Want to build a BOFU content strategy that actually converts? Talk to us.
Frequently Asked Questions About BOFU Content Marketing
1. What makes content “bottom of funnel”?
BOFU content is defined by its audience and intent. Any content that targets people who are actively evaluating a purchase decision, whether that’s a case study, a pricing page, or a product comparison, is bottom-of-funnel content.
2. How is BOFU different from a sales page?
A sales page is one type of BOFU content. BOFU is broader. It includes any content asset that supports the decision stage, from case studies to demo videos to testimonials. A sales page is usually the final conversion point; BOFU content also includes what gets the prospect to that page.
3. How many BOFU content pieces do I need?

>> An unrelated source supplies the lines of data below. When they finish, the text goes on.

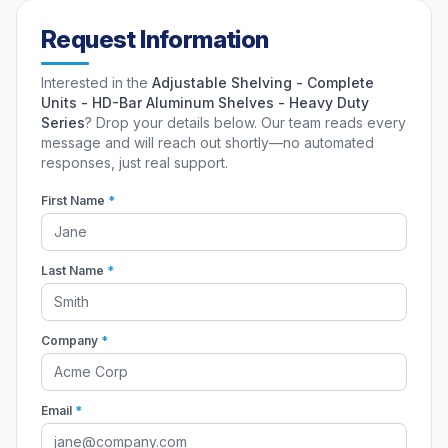
Request Information
Interested in the
Adjustable Shelving - Complete
Units - HD-Bar Aluminum Shelves - Heavy Duty
Series
? Drop your details below. Our team reads every
message and will reach out shortly—no automated
responses, just real support.
First Name
*
Last Name
*
Company
*
Email
*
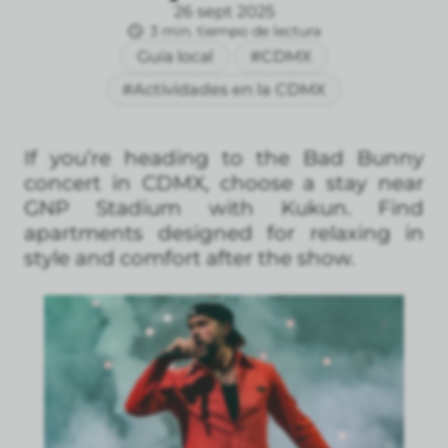
26 sept 2025
3 min. tiempo de lectura
Guía local
#CDMX
#Actividades en la CDMX
If you’re heading to the Bad Bunny
concert in CDMX, choose a stay near
GNP Stadium with Kukun. Find
apartments designed for relaxing in
style and comfort after the show.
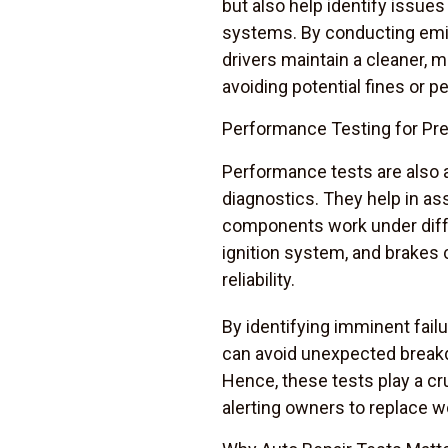
but also help identify issues
systems. By conducting emis
drivers maintain a cleaner, 
avoiding potential fines or pe
Performance Testing for Pr
Performance tests are also a
diagnostics. They help in as
components work under diffe
ignition system, and brakes c
reliability.
By identifying imminent failu
can avoid unexpected breakd
Hence, these tests play a cr
alerting owners to replace w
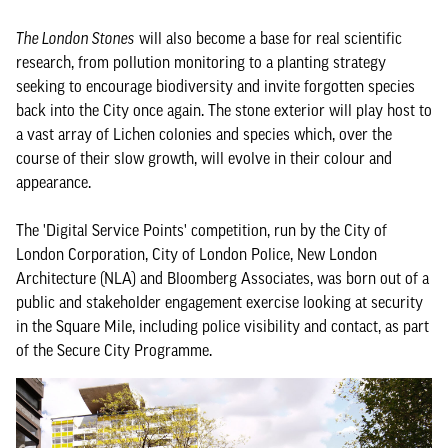
The London Stones
will also become a base for real scientific
research, from pollution monitoring to a planting strategy
seeking to encourage biodiversity and invite forgotten species
back into the City once again. The stone exterior will play host to
a vast array of Lichen colonies and species which, over the
course of their slow growth, will evolve in their colour and
appearance.
The 'Digital Service Points' competition, run by the City of
London Corporation, City of London Police, New London
Architecture (NLA) and Bloomberg Associates, was born out of a
public and stakeholder engagement exercise looking at security
in the Square Mile, including police visibility and contact, as part
of the Secure City Programme.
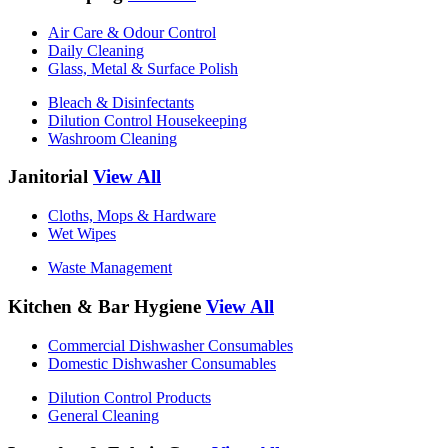
Air Care & Odour Control
Daily Cleaning
Glass, Metal & Surface Polish
Bleach & Disinfectants
Dilution Control Housekeeping
Washroom Cleaning
Janitorial
View All
Cloths, Mops & Hardware
Wet Wipes
Waste Management
Kitchen & Bar Hygiene
View All
Commercial Dishwasher Consumables
Domestic Dishwasher Consumables
Dilution Control Products
General Cleaning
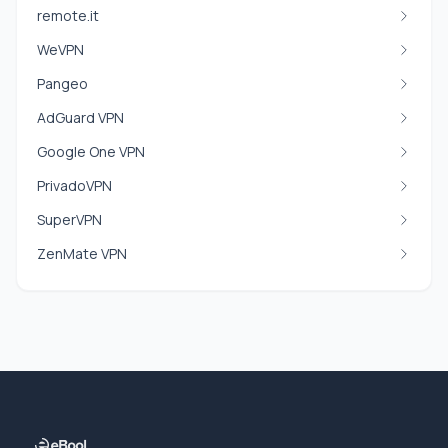
remote.it
WeVPN
Pangeo
AdGuard VPN
Google One VPN
PrivadoVPN
SuperVPN
ZenMate VPN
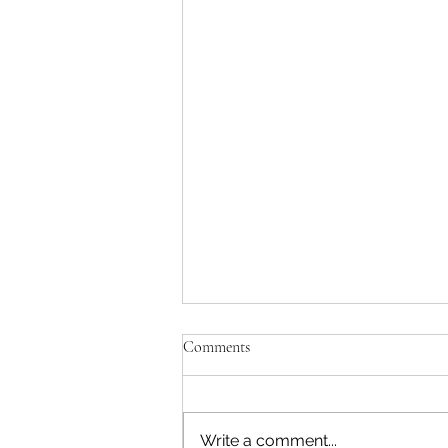
Comments
Write a comment...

At minimum, you need content that addresses your top three buyer objections, content for each key transactional keyword cluster in your category, and at least 2–3 strong case studies. Most B2B brands are under-invested in BOFU. Even 5–10 strong pieces of content, updated regularly, can significantly move conversion rates.
4. Does BOFU content work for long sales cycles?
Yes, arguably more so. In long B2B sales cycles, BOFU content does the work between touchpoints: keeping your brand credible, answering the questions a prospect hasn’t asked yet, and giving internal champions material to share with stakeholders.